STUDY QUESTIONS ->
**a.** In the real estate passage, rewrite the paragraph that begins "The real estate market today" as a short bulleted list that keeps its main facts.
**b.** According to the real estate passage, how much over asking did the cheapest house for sale in Vancouver sell for?
**c.** Transcribe the section of the real estate passage starting with "This kind of" and going on through "but 5% down.".

--- SOURCE PASSAGE ---

The cheapest house for sale in Vancouver ($599,000 on half a lot in a crappy location) just sold for $40,000 over asking. To a kid, of course.
In Toronto, agents swear the moribund condo market is resuscitating, even as a gush of new units hits. Realtor David Fleming is described in the Globe: ‘He adds that he’s never had this many active condo buyers before. He also notices that twentysomethings are finishing school, working for a year and diligently saving their for a downpayment. “They’re saying: ‘I’ve got my 5 per cent – I’m ready. My condo buyers are getting younger and younger.”’
Back in Van, a one-bedroom apartment went to market Monday and by Tuesday at noon had three offers, all above asking. All from Millennials. The ‘winner’ added ten grand to get the prize, no conditions.
This kind of activity has led the mainstream media to slather over a real estate boom in which big demand meets thin supply for overwhelming price appreciation. Sellers in Toronto and Calgary “hold all the cards,” reads one daily’s headline this week.
Sexy story. If it were only true.
The real estate market today is all about hormonal young buyers and segmentation. The houses that Millennials and GenXers, hipsters and yuppies think are affordable, are being devoured – but only in the cities, and particular hoods. These are most often in the $600 to $900K range where mortgage insurance is available and kids need but 5% down.

--- COLLECTED DATA ---

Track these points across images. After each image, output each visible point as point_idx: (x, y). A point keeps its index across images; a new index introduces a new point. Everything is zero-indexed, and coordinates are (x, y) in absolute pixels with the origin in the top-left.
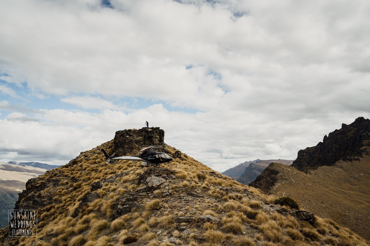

---

ANSWER LIST ->
**a.**
- Today's market is driven by hormonal young buyers and segmentation.
- Homes that Millennials, GenXers, hipsters and yuppies consider affordable are being devoured.
- This happens only in the cities and in particular neighborhoods.
- These homes are usually in the $600K to $900K range, where mortgage insurance is available and buyers need only 5% down.

**b.** $40,000 over asking.

**c.**
This kind of activity has led the mainstream media to slather over a real estate boom in which big demand meets thin supply for overwhelming price appreciation. Sellers in Toronto and Calgary “hold all the cards,” reads one daily’s headline this week.
Sexy story. If it were only true.
The real estate market today is all about hormonal young buyers and segmentation. The houses that Millennials and GenXers, hipsters and yuppies think are affordable, are being devoured – but only in the cities, and particular hoods. These are most often in the $600 to $900K range where mortgage insurance is available and kids need but 5% down.